Mutations in Cys-loop receptors have been linked with a variety of neurological disorders. 5-HT3 receptor antagonists were initially thought to have potential therapeutic use in disorders such as anxiety, depression, substance abuse, cognitive disorders, and schizophrenia, but clinical evidence has not to date been encouraging (Greenshaw and Silverstone, 1997). Nevertheless, a recent study identified two sequence variations in the 5-HTA receptor subunit (R344H and P391R) in a small group of patients with bipolar disorder and schizophrenia (Niesler et al., 2001). The two mutations are located in the M3–M4 loop. This loop contains a number of potential phosphorylation sites and also has an important function in channel conductance and ion selectivity (Kelley et al., 2003; Unwin, 2000). Although each of the two mutations was only found in one patient out of the 428 schizophrenic individuals in the study population, given the large number of patients with this disorder (approx 1% of the world's population) and the wide range of causal agents that influence the development and course of schizophrenia, these 5-HT3 receptor mutations may play a role in this disease. In this study, we have examined the binding and functional properties of R344H and P391R mutants by expressing them in HEK293 cells to determine if there are any unusual characteristics of the mutant receptors that could contribute to the schizophrenic phenotype.

Materials

All cell culture reagents were obtained from Gibco BRL (Paisley, UK) except fetal calf serum, which was from Labtech International (Ringmer, UK). [3H]Granisetron (81 Ci/mmol) was from PerkinElmer (Boston MA).

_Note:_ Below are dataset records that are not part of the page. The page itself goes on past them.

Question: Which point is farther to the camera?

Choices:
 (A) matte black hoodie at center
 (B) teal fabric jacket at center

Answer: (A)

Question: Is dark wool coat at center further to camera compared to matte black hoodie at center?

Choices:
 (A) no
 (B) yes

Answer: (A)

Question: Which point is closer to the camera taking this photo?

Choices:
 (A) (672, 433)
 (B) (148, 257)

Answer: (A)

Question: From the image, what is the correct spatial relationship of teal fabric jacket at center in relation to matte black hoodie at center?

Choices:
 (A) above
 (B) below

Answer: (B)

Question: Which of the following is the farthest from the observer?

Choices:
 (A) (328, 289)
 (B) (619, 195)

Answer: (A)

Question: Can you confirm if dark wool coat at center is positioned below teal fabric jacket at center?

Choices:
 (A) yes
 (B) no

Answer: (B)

All other reagents were of the highest obtainable grade.

Methods

Cell Culture

Human embryonic kidney (HEK) 293 cells were grown on 90-mm tissue culture plates at 37°C and 7% CO2 in a humidified atmosphere. They were cultured in Dulbecco's modified Eagle's medium (DMEM)/nutrient mix F12 (1:1) with GLUTAMAX I™ containing 10% fetal calf serum, and passaged when confluent. Cells were transfected using calcium phosphate precipitation (Chen and Okayama, 1987) at 70–80% confluency. Following transfection, cells were incubated for 3–4 d before being harvested for radioligand binding. Cells stably expressing wild-type, R344H and P391R receptors were constructed as previously described (Hargreaves et al., 1994) and plated onto 18-mm2 glass coverslips for electrophysiological experiments.

Site-Directed Mutagenesis

Mutagenesis reactions were performed using the method described by Kunkel (1985) using the 5-HT3A(b) subunit DNA (Accession: AY605711) as described previously (Hargreaves et al., 1996). Oligonucleotide primers were designed according to the recommendations of Sambrook et al. (1989), and some suggestions of the Primer Generator (Turchin and Lawler 1999) (http://www.med.jhu.edu/medcenter/primer/primer.cgi). A silent restriction site was incorporated into each primer to assist rapid identification of mutants.

Radioligand Binding

This was undertaken as previously described (Lummis et al., 1993) with minor modifications. Briefly, HEK293 cells that had been transfected with wild-type or mutant DNA were washed twice with phosphate-buffered saline (PBS) at room temperature. They were then scraped into 1 mL of ice-cold HEPES buffer (10 mM, pH 7.4) containing the following proteinase inhibitors (PIs): 1 mM EDTA, 50 μg/mLsoybean trypsin inhibitor, 5 μg/mL bacitracin, and 0.1 μM phenylmethylsulfonyl fluoride (PMSF). Harvested cells were washed in HEPES/PI and frozen at −20°C. After thawing, they were washed twice with HEPES buffer, resuspended, and 50 μg of cell membranes were incubated in 0.5 mL HEPES buffer containing 0.02–2 nM [3H]granisetron. Nonspecific binding was determined using 1 μM d-tubocurarine. Reactions were incubated for 1 h at 4°C and were terminated by rapid vacuum filtration using a Brandel cell harvester onto GF/B filters presoaked for 3 h in 0.3% polyethyleneimine followed by two rapid washes with 4 mL ice-cold HEPES buffer. Radioactivity was determined by scintillation counting (Beckman LS60000SC). Protein concentration was estimated using the Bio-Rad Protein Assay with BSAstandards. Data were analyzed by iterative curve fitting (GraphPad, PRISM, San Diego, CA) according to the equation: B = (Bmax·[L])/Kd + [L]), where B is bound radioligand, Bmax is maximum binding at equilibrium, Kd is the equilibrium dissociation constant, and [L] is the free concentration of radioligand.

Electrophysiology

Electrophysiological measurements were performed in the whole-cell configuration using an Axopatch 200 amplifier (Axon Instruments, Union City, CA), Lab-PC+ A/D board (National Instruments, Inc.), and the Strathclyde Electrophysiology Software Package (Department of Physiology and Pharmacology, University of Strathclyde, UK; http://www.strath.ac.uk/Departments/PhysPharm/). All experiments were performed in voltage-clamp mode. Currents were filtered at a frequency of 5 kHz (−3 dB), using the 4-pole low-Bass Bessel filter provided on the amplifier, and acquired at a sampling frequency of 1 kHz. The cell membrane potential was routinely held at −60 mV. Patch electrodes were pulled with a Sutter P87 (Novato, CA) using a three-stage vertical pull and type GC120TF-10 borosilicate glass (Harvard Apparatus, Edenbridge, Kent, UK). Pipet resistances ranged from 2.0 to 3.5 MΩ and voltage errors never exceeded 5 mV.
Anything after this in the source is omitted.